Saved entries:
*-*-*

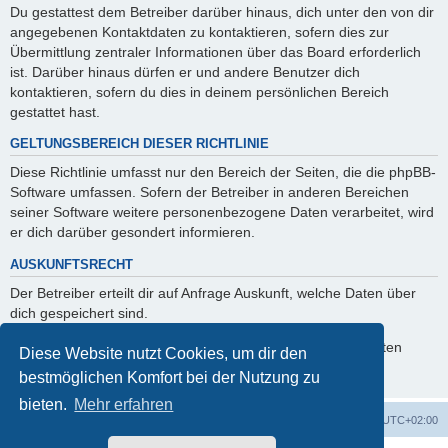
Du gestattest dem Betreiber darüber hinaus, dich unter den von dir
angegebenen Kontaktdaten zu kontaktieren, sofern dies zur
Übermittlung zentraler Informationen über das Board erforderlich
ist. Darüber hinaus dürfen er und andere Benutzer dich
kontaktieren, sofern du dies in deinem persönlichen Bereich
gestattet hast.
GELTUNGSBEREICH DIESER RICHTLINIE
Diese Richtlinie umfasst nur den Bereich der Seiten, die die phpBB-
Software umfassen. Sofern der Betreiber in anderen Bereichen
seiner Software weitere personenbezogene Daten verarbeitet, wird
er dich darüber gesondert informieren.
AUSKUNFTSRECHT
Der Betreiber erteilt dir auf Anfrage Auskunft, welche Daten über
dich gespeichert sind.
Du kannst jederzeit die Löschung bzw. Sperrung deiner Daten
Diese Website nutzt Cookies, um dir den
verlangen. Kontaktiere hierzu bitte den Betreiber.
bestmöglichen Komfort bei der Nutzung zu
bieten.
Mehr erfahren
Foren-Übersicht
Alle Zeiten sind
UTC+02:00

*-*-*

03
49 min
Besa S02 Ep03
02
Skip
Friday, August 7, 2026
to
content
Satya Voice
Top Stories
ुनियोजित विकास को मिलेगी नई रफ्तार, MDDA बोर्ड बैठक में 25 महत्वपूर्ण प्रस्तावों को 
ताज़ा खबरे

*-*-*

Task directions: Swap "Betreiber" for "Administrator" in the lines of the entries starting with the line with "Du gestattest dem" and going on through the line with "Diese Richtlinie umfasst". Give back only those lines, with nothing else changed.

Output for this exercise:
Du gestattest dem Administrator darüber hinaus, dich unter den von dir
angegebenen Kontaktdaten zu kontaktieren, sofern dies zur
Übermittlung zentraler Informationen über das Board erforderlich
ist. Darüber hinaus dürfen er und andere Benutzer dich
kontaktieren, sofern du dies in deinem persönlichen Bereich
gestattet hast.
GELTUNGSBEREICH DIESER RICHTLINIE
Diese Richtlinie umfasst nur den Bereich der Seiten, die die phpBB-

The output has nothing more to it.